PROBLEM STATEMENT: Repeat the text of the records word for word, beginning at the line that contains "minutes or so" and stopping after the line that contains "the address type.", and leave the pictures out of your answer.

TASK DATA:
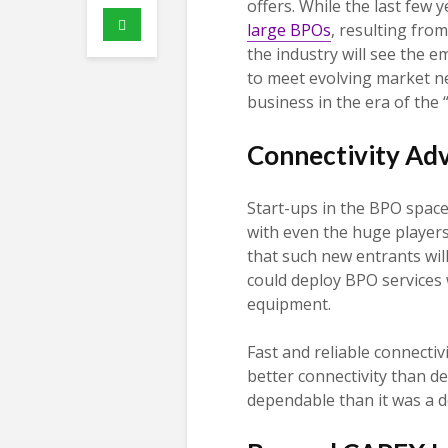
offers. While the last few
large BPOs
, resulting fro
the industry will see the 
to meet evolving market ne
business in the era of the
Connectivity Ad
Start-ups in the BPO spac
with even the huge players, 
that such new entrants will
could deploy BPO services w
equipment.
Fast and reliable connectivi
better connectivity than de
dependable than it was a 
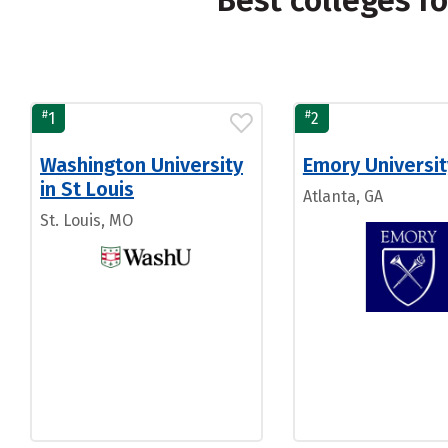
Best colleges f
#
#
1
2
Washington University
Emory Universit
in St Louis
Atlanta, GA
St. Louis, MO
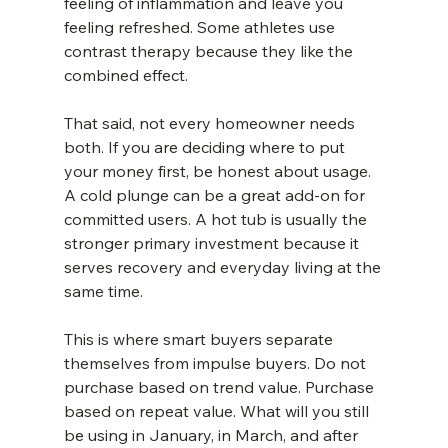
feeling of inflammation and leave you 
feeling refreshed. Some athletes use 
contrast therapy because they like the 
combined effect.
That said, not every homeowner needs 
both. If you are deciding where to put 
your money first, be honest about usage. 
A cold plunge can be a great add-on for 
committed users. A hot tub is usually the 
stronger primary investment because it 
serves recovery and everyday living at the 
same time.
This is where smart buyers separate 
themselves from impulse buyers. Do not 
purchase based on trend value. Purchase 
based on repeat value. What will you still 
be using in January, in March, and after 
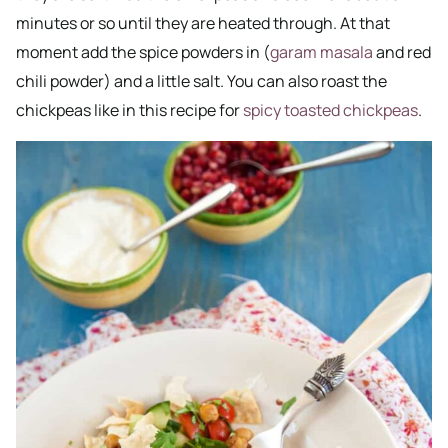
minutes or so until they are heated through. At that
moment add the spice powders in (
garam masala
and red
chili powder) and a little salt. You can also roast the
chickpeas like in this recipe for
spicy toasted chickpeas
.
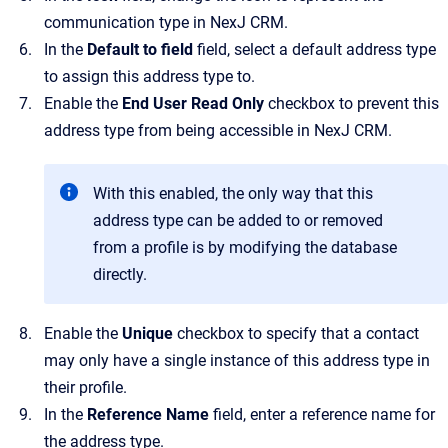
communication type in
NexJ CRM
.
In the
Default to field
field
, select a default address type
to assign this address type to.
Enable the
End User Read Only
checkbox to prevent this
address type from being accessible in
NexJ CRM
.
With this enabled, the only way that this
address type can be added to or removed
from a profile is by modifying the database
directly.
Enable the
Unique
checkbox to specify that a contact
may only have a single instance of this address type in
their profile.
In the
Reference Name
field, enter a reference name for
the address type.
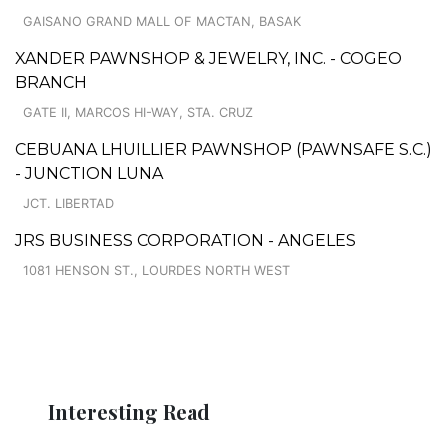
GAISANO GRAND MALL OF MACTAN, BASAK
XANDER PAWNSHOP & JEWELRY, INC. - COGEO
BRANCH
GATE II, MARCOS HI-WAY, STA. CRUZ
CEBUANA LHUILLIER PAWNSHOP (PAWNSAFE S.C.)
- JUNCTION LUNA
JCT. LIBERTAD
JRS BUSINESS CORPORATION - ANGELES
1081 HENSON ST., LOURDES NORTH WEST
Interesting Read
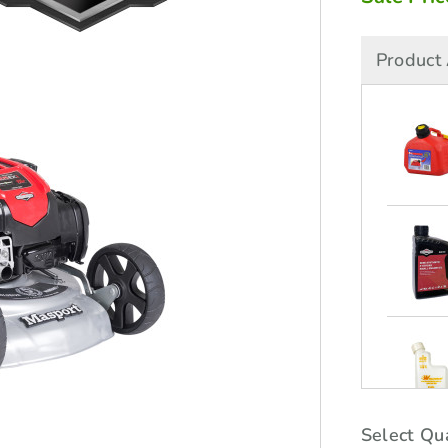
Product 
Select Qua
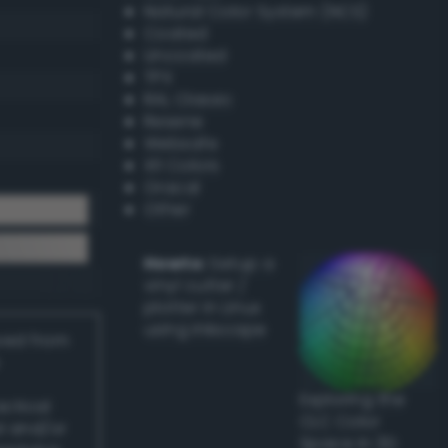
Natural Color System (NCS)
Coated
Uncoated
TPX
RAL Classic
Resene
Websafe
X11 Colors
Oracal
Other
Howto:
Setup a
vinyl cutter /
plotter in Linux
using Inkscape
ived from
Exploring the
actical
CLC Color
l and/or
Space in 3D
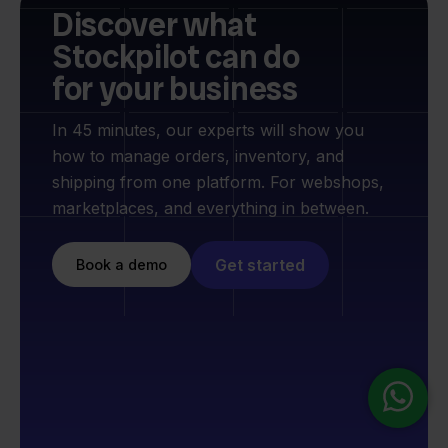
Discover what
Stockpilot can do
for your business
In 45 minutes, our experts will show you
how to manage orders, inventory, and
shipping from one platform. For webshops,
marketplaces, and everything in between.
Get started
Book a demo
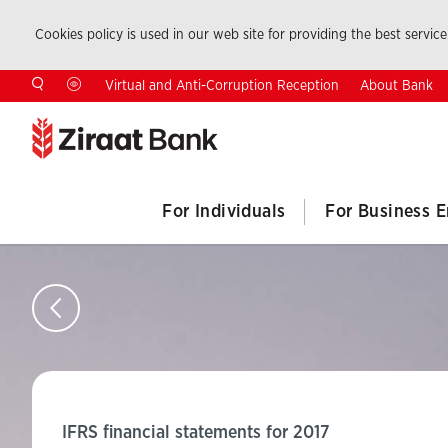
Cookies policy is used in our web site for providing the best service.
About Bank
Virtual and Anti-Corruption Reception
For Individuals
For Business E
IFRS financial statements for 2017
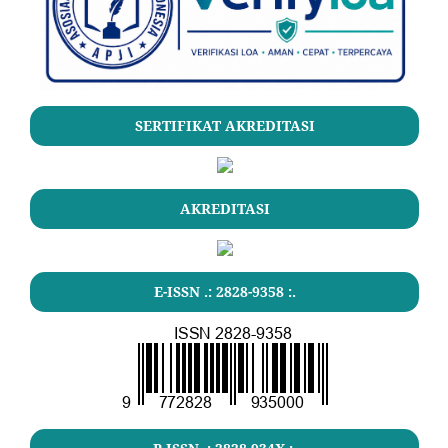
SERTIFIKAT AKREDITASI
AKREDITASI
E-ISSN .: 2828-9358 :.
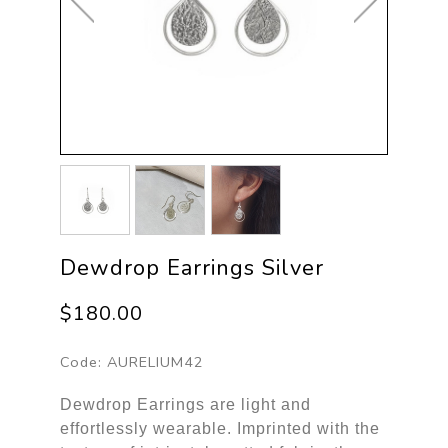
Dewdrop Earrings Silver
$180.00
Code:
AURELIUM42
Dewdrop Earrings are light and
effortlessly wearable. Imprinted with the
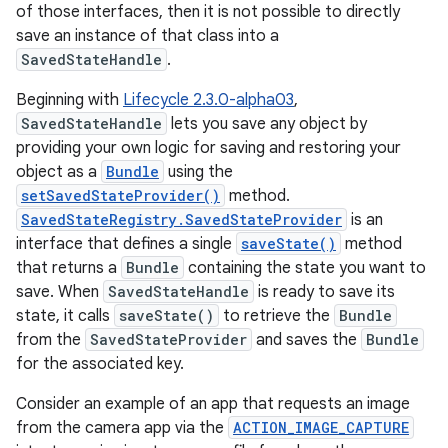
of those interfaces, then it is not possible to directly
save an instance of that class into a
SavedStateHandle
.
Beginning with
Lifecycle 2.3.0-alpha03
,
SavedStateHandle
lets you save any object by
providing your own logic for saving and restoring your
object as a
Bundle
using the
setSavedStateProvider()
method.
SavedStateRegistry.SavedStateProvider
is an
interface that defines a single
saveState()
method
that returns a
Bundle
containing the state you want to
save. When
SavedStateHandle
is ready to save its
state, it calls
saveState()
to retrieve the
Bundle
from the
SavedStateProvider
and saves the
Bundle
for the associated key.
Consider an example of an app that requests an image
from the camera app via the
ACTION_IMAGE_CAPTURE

RESULT OF THIS EXERCISE:
minutes or so until they are heated through. At that
moment add the spice powders in (
garam masala
and red
chili powder) and a little salt. You can also roast the
chickpeas like in this recipe for
spicy toasted chickpeas
.
communication type in
NexJ CRM
.
In the
Default to field
field
, select a default address type
to assign this address type to.
Enable the
End User Read Only
checkbox to prevent this
address type from being accessible in
NexJ CRM
.
With this enabled, the only way that this
address type can be added to or removed
from a profile is by modifying the database
directly.
Enable the
Unique
checkbox to specify that a contact
may only have a single instance of this address type in
their profile.
In the
Reference Name
field, enter a reference name for
the address type.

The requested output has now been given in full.